Intersectionalism doesn’t view Jews as minorities. Under this worldview, we’re seen as privileged white oppressors so we can’t really be victims when we’re targeted by commonly oppressed groups.

Intersectionalism in action

How this skewed worldview impacts coverage of anti-Semitism was in full display in Monsey, New York as an anti-Semite tried to murder a number of orthodox Jews celebrating Hanukkah at a rabbi’s house. It was one in a long string of anti-Semitic attacks. And much like many of the previous anti-Semitic attacks, the perpetrator was black.

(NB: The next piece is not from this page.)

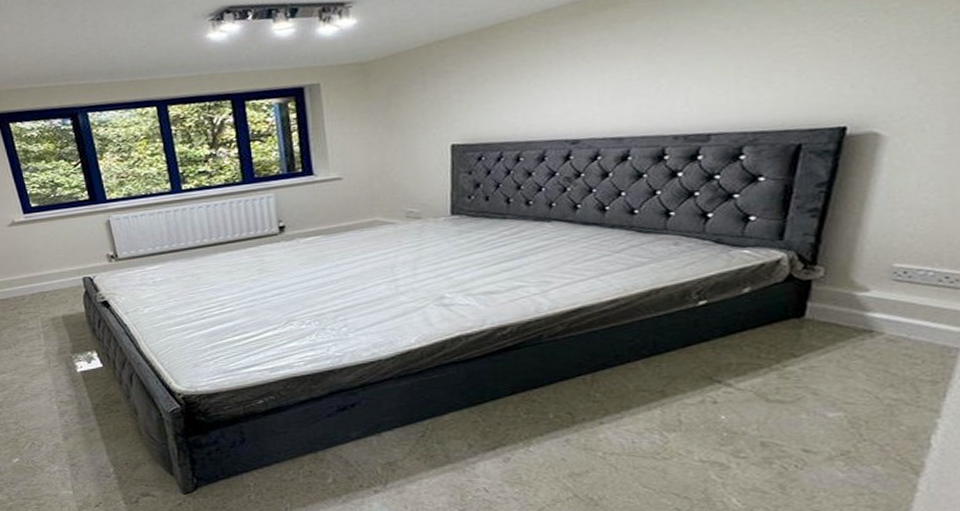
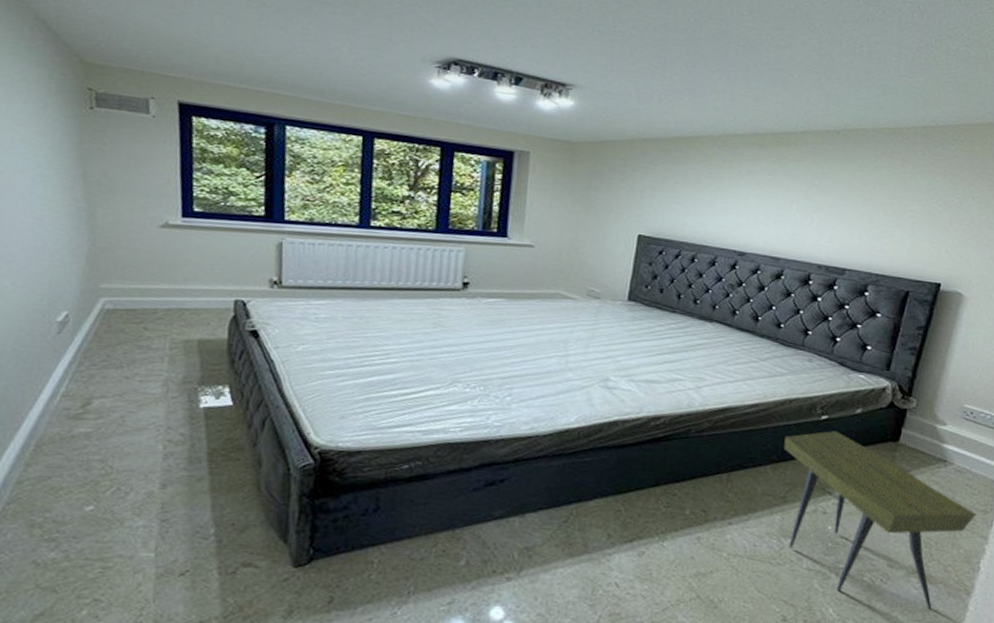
side table: none [655,315,921,494] -> present [784,431,976,611]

To many Progressivess in (and out of) the media, all these cases were seen as black individuals justified in their anger towards Jews. After all, Jews had been moving into these traditionally black neighborhoods, making anger towards them officially “complex.” That’s the word or idea you’d find over and over again in coverage of the attacks. Not succinct condemnation but long winded, strained analysis saying the crimes were despicable, but framed in a way to better understand how Jews were bringing the anti-Semitism on ourselves.

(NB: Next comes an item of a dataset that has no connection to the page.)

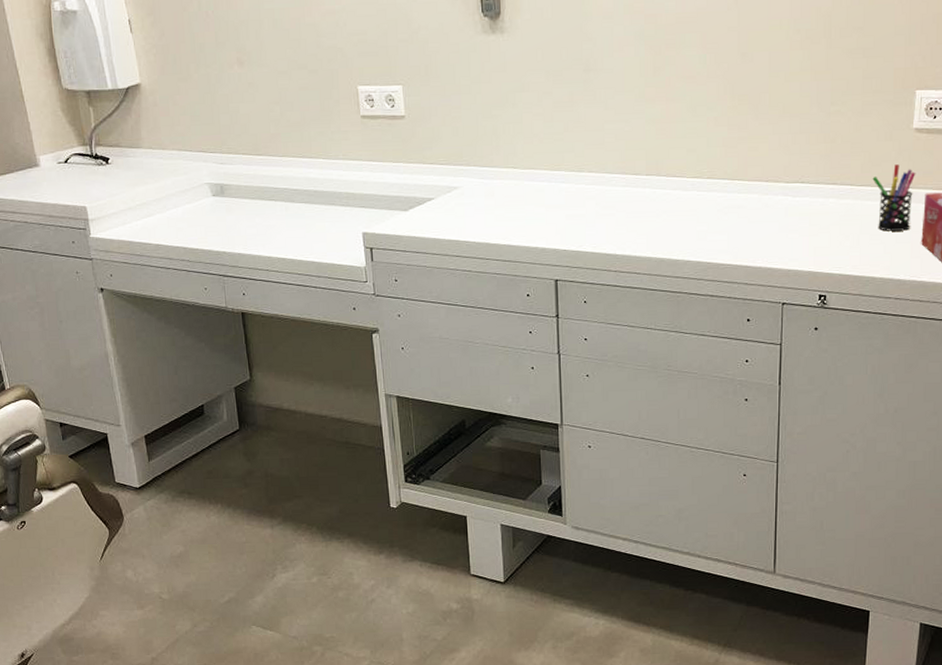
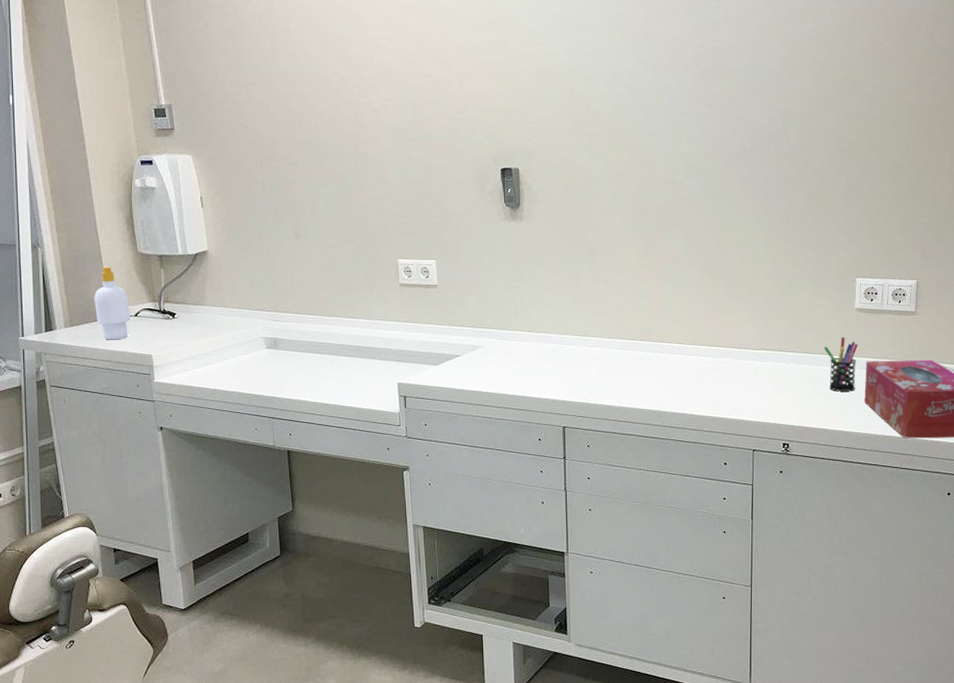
soap bottle: none [18,106,60,191] -> present [94,267,130,340]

The Atlantic found the motivation of black anti-Semites beyond a simple despicable act of hatred: “While recent deadly synagogue attacks in Pittsburgh and Poway, California, were allegedly perpetrated by white supremacists, at least some of the recent anti-Semitic violence in New York has been exacerbated by long-standing and complex racial tensions, especially in certain neighborhoods of Brooklyn.”

NBC News, in a now-deleted tweet, declared: “With the expansion of Orthodox communities outside NYC has come civic sparring, and some fear the recent violence may be an outgrowth of that conflict.”

NBC New York would then claim: “The expansion of Hasidic communities in New York’s Hudson Valley, the Catskills and northern New Jersey has led to predictable sparring over new housing development and local political control. It has also led to flare-ups of rhetoric seen by some as anti-Semitic.”

The examples go on and on.

Here in Seattle, a similar issue explains the media silence. It’s complex to simply criticize a Muslim when you’re supposed to support and highlight the community exclusively.

Back in November, Crosscut’s Lilly Ann Fowler reported on Varisha Khan, a Muslim candidate for Redmond City Council who would go on to become one of the first elected Muslim women to statewide office. Khan falsely accused me of islamophobia because I said her endorsement by Linda Sarsour is problematic to me as a Jew. Sarsour had just been booted from the board of the Women’s March for her anti-Semitism. Not offering any quote of what I said, Fowler let the candidate smear me knowing it was false. When I criticized Fowler for the shoddy reporting, she said she was just trying to give a Muslim woman space to tell her story. She’s such a hero, isn’t she?

That wasn’t reporting. It’s also not responsible. It’s a woke activist masquerading as a journalist in order to offer up an intersectional worldview: a Muslim woman was the victim of bigotry by a white dude, discounting my Jewishness because we don’t fit the social justice framework. We’re not just white people with power to Fowler.

Many Progressive media members believe Muslims were unfairly portrayed in the media from 9/11 until now. I think that’s partially correct. They believe their coverage — even though it wasn’t their intent — contributed to anger towards the Muslim community. They became oppressed, officially, in the eyes of the media. And now, I believe the media (generally) doesn’t want to contribute to that oppression by highlighting bigotry from their community. They’re scared it would be used to paint a broad brush against that community? That gives you no credit. I don’t think Muslims are anti-Semitic. I think this one imam happens to hold a despicable view of Jews.

It’s certainly possible that some outlets cover the story in their own time. It’s true this isn’t breaking in the traditional sense. But that’s a weird lack of urgency, particularly from Seattle media which goes out of their way to show their tolerance and humanity.

Do you think if the story was about Muslims (or any minority community) being called apes and pigs by a well-connected, MAGA hat-wearing Rabbi or Priest, the media would take their time covering the story or would they race to get it on air or in print? No? Then ask why the media is silent on this story.